MADRID—Weekend elections that threaten to drive Spain's ruling Socialist party from power in several regions and cities also promise a potentially nasty surprise: the revelation of piles of undisclosed debt in local governments that could undercut the country's drive to avoid an international bailout.Elsewhere, it was reported that Spanish bond yields have jumped. Having a lot of debt makes you fragile. Increases in the interest rate you pay on your debt have larger and larger effects as your debt level grows.
Five months ago, a government change in Spain's Catalonia region revealed a budget deficit more than twice as big as previously reported. Now, a growing chorus of economists, local politicians and business leaders say that new governments are likely to discover, as Catalonia did, piles of "hidden debt" owed to health clinics and other suppliers.
Bad medicine, this.
2 comments:
Our foreign exchange student last year was from Spain. On one hand, I feel bad for her, because she is facing a crummy future, and she is a great kid. On the other hand, she exhibited all the opinions, which when implemented, led to this present crisis.

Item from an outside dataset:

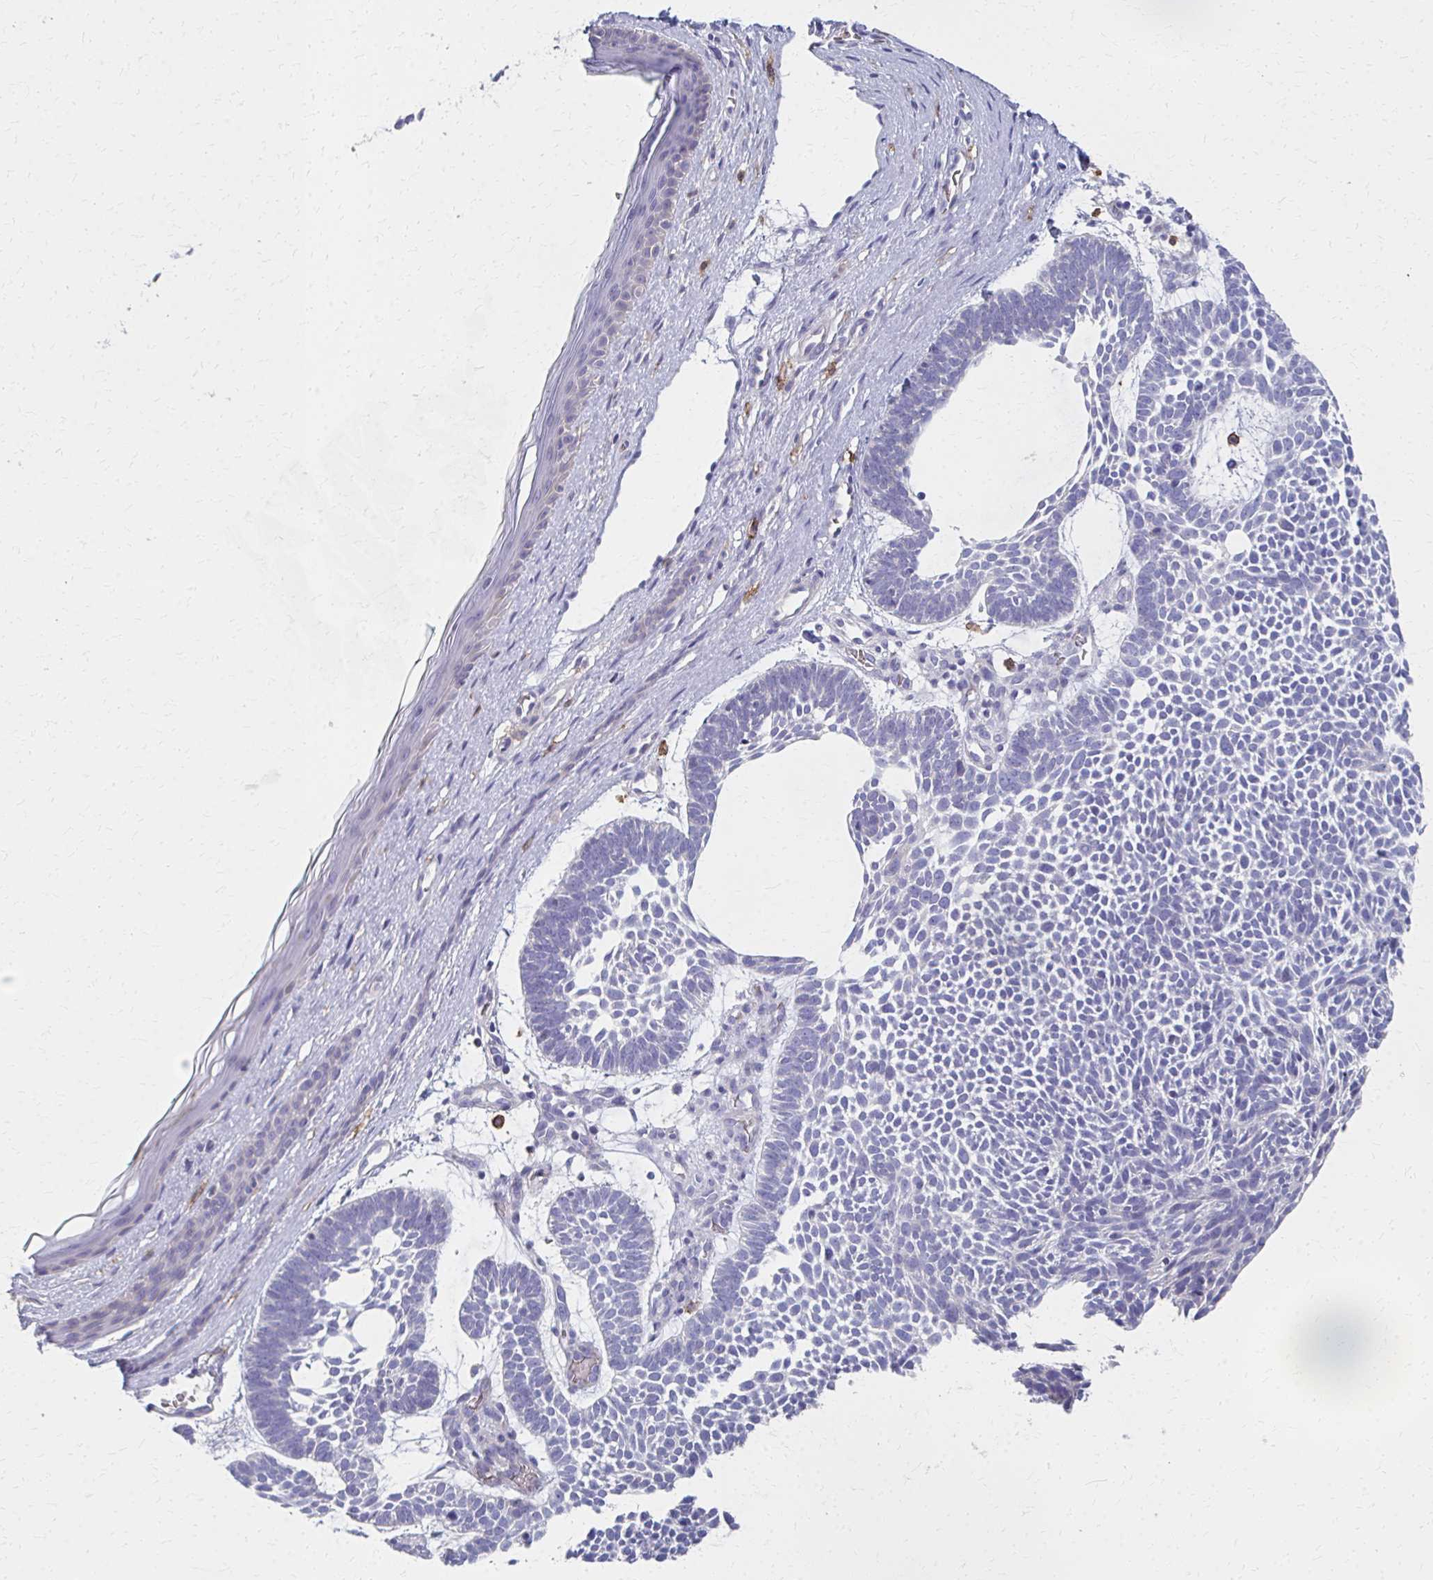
{"staining": {"intensity": "negative", "quantity": "none", "location": "none"}, "tissue": "skin cancer", "cell_type": "Tumor cells", "image_type": "cancer", "snomed": [{"axis": "morphology", "description": "Basal cell carcinoma"}, {"axis": "topography", "description": "Skin"}, {"axis": "topography", "description": "Skin of face"}], "caption": "An IHC photomicrograph of skin cancer is shown. There is no staining in tumor cells of skin cancer.", "gene": "MS4A2", "patient": {"sex": "male", "age": 83}}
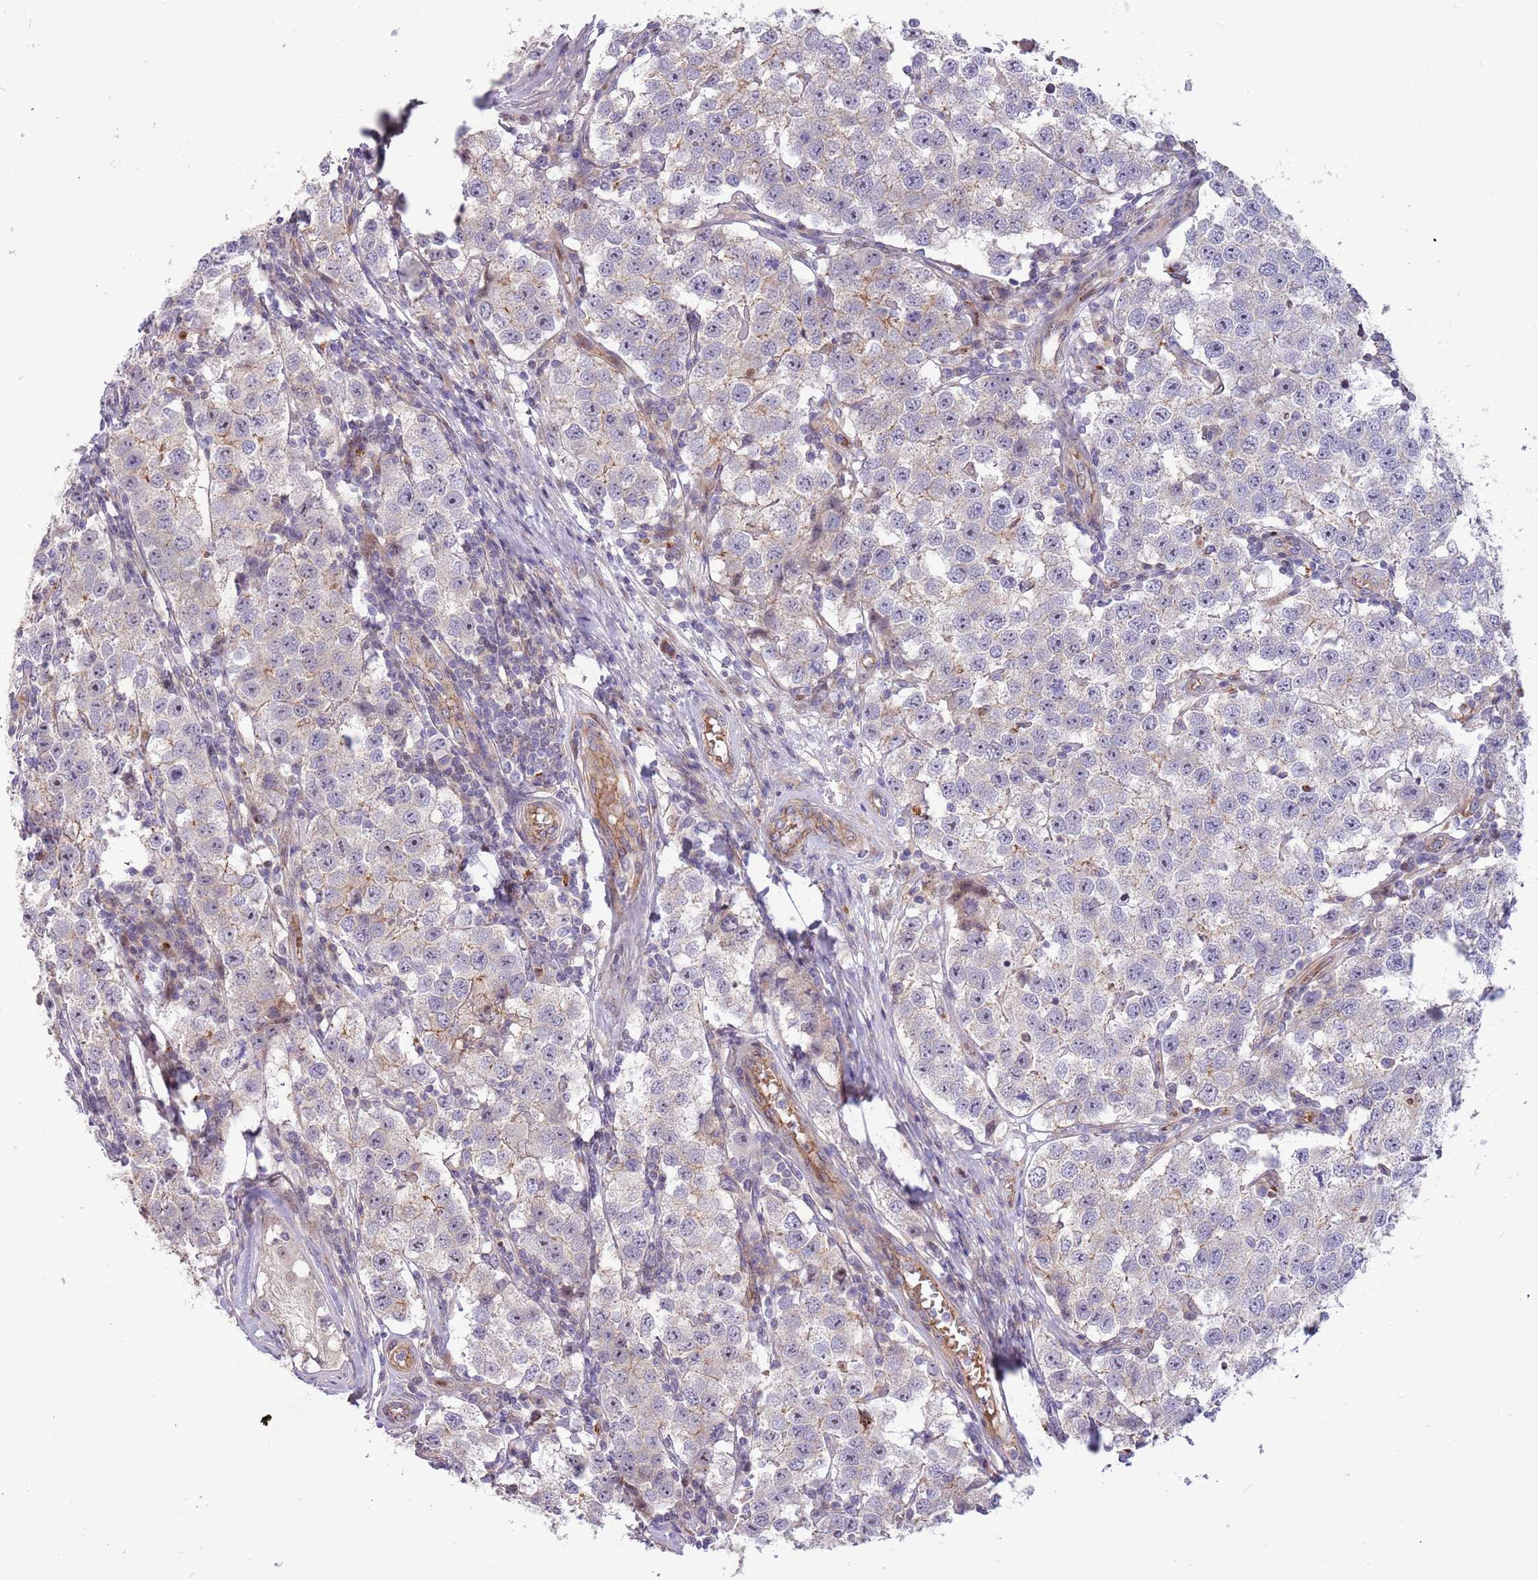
{"staining": {"intensity": "negative", "quantity": "none", "location": "none"}, "tissue": "testis cancer", "cell_type": "Tumor cells", "image_type": "cancer", "snomed": [{"axis": "morphology", "description": "Seminoma, NOS"}, {"axis": "topography", "description": "Testis"}], "caption": "This photomicrograph is of seminoma (testis) stained with immunohistochemistry (IHC) to label a protein in brown with the nuclei are counter-stained blue. There is no expression in tumor cells.", "gene": "ITGB6", "patient": {"sex": "male", "age": 34}}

yeah, I have stopped feeling sorry for people who voted this disaster in in our own country. Same for the other countries.
I used to worry about what kind of world I was having kids into - what we would be leaving for them. Watching them bite, hook line and sinker into Obama's poison apple, I have concluded I must acknowledge that they now bear the responsibility - despite my best efforts, they have voted this upon themselves.
God, help me, I hope we can fix this in 2012. A strong America will help stabilize the other countries, too.